EXERCISE DETAILS
Retype the line with "Stand Back and" in it, then each line after it to the end of the data, word for word.

*** Opening of RECORDS FOR THIS EXERCISE ***

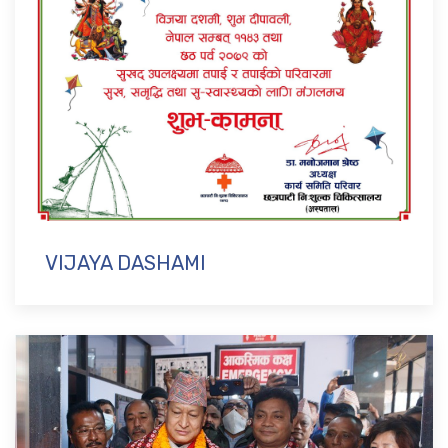
VIJAYA DASHAMI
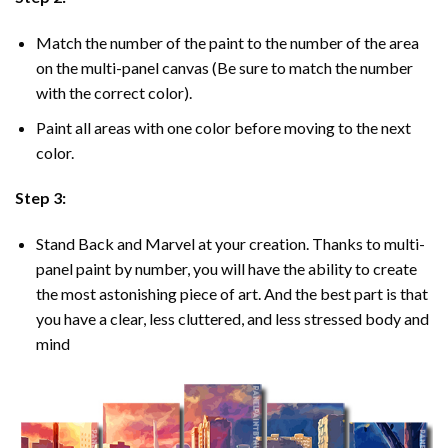
Match the number of the paint to the number of the area
on the multi-panel canvas (Be sure to match the number
with the correct color).
Paint all areas with one color before moving to the next
color.
Step 3:
Stand Back and Marvel at your creation. Thanks to multi-
panel
paint by number
, you will have the ability to create
the most astonishing piece of art. And the best part is that
you have a clear, less cluttered, and less stressed body and
mind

*** Close of RECORDS FOR THIS EXERCISE ***

ANSWER TO THE EXERCISE
Stand Back and Marvel at your creation. Thanks to multi-
panel
paint by number
, you will have the ability to create
the most astonishing piece of art. And the best part is that
you have a clear, less cluttered, and less stressed body and
mind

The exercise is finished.